**Text excerpt**
◇ ◇ ◇ ◇ ◇ ◇ ◇
The best idea is to look for niche scholarships (or weird scholarships) because your chances increase with smaller fields of competition. One more note, do not stop applying throughout college because anyone taking classes can qualify for some sort of scholarship.
Student loan refinancing has grown into a popular option for student loan debtors. It is offered by multiple private loan and some mortgage companies.
The basics are simple. If you have multiple student loans and interest rates, then you can refinance into a lump sum with a new underwritten credit score. Over the life of a loan, this action can save up to thousands in interest payments.
A common question involves knowing whether to refinance or not. Refinancing calculators are used to quickly assess how much can be saved by refinancing student loans.
An important note to cover is the underwriting process. Student loan refinancing is generally offered to those with solid credit history, so in order to get the best rate and savings, a co-signer might be necessary.
This option bears the same rewards as making early interest payments, but there are two benefits to paying more than the minimum each month.
First, you are lowering the principal balance at a faster rate which puts you on the fast track to no more student loans. Second, you are actually fighting interest capitalization by cutting away at the overall loan balance (similar to paying interest early, but this goes one step further).
This tip is a solid way to eliminate student loans for obvious reasons, but not everyone has the luxury of spending more each month.
If you happen to have additional funds available, then making larger monthly payments is definitely a good way to reverse the growth of student loan debt.
Subsidized Federal student loans are probably the most desirable loan for higher education. These loans can be acquired by filling out the Free Application for Federal Student Aid (FAFSA), but they are only offered to students who fit a certain financial need threshold.
This threshold makes it harder to qualify, but it doesn’t change the fact that they are better options than private student loans or unsubsidized student loans.
Students with subsidized student loans benefit because the government pays the interest during grace and deferment periods.
This means you do not have to worry about the snowball effect mentioned earlier without actually having to make interest payments yourself.
Just to clarify, there are multiple federal programs that offer student loan forgiveness.
◇ ◇ ◇ ◇ ◇ ◇ ◇
Records from a collection

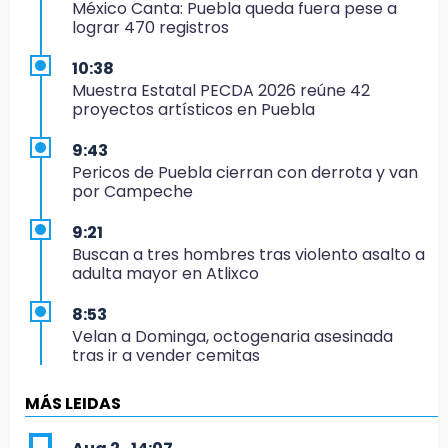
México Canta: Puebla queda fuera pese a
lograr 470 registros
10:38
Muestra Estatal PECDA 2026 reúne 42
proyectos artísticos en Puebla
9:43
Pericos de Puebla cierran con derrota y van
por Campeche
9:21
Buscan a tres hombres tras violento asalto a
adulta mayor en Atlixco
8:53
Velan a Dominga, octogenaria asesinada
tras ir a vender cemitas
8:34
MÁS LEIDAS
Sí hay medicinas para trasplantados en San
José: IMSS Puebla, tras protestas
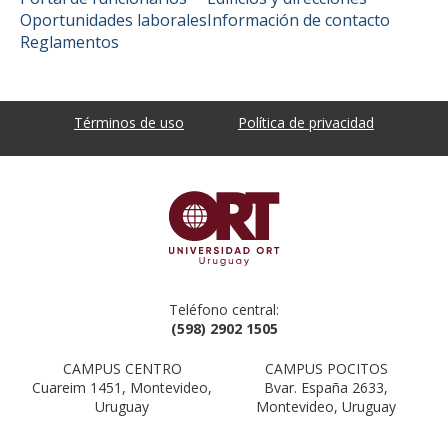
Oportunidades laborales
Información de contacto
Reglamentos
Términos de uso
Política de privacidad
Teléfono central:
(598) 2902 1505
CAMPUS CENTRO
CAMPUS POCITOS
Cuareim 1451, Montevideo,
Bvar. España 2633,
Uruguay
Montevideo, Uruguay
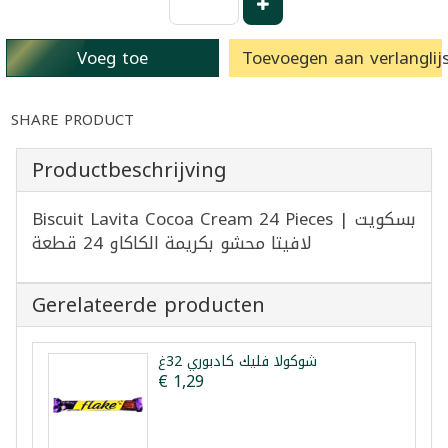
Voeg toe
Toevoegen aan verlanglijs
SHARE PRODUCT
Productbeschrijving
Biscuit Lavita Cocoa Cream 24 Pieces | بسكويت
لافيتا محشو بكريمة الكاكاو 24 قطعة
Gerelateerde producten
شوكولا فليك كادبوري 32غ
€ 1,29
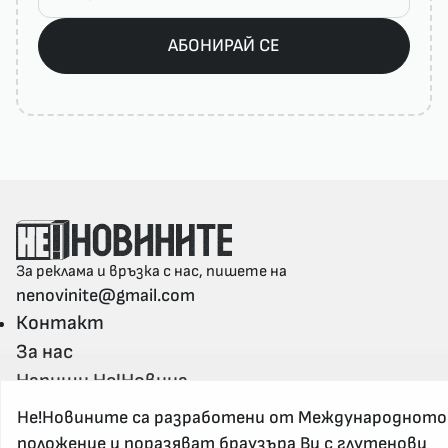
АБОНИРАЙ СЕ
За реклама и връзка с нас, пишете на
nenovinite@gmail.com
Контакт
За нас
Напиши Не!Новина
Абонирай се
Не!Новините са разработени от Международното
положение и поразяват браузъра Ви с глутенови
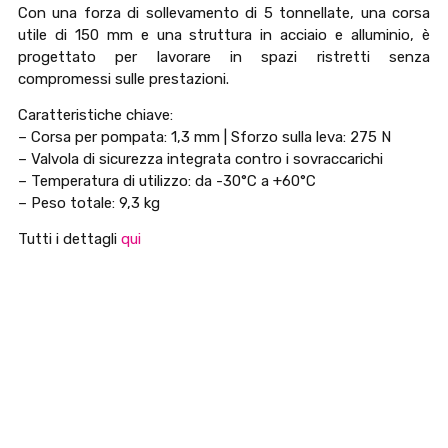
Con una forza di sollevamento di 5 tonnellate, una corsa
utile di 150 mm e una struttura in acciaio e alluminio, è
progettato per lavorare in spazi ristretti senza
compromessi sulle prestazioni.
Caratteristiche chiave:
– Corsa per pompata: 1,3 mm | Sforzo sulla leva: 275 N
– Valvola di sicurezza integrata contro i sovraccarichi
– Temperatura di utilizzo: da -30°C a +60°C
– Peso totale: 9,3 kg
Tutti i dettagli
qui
◇ ◇ ◇ ◇ ◇ ◇ ◇
**Questions to answer**
A - According to the text on student loans, who pays the interest on subsidized federal student loans during grace and deferment periods?
B - Continue the text on student loans from its final sentence.

**Answers to this exercise**
A - The government pays it.

B -
Some examples of these loans include teacher loan forgiveness, public servant loan forgiveness, and loan discharges due to disability/death.
These programs have criteria requirements that applicants need to meet in order to enroll in a program. If you qualify for one of these programs, there are two basic scenarios to look forward to.
First, your loans are forgiven outright, or second, you receive partial loan forgiveness.
Here are more details.
It is clear which scenario is more desirable, but you have to remember there are criteria standards. Total student loan forgiveness is offered for cases involving bankruptcy, permanent disability, or death, but these are not conditions anyone wants to strive for. Partial loan forgiveness is a much more common option.
Teachers can qualify for up to $17,500 in loan forgiveness after working in the field, and public servants can have their remaining loans forgiven after making 120 payments (or 10 years).
Wrapping it up
With the outstanding student loan debt toll reaching into the trillions of dollars, it's no surprise that people are facing debt troubles. Despite the trouble you can find yourself in, you can find help, too.
There are plenty of government programs that help alleviate tensions, but the best place to get help is from yourself. Many of the options on this list require the student loan debtor to put in some effort to help themselves.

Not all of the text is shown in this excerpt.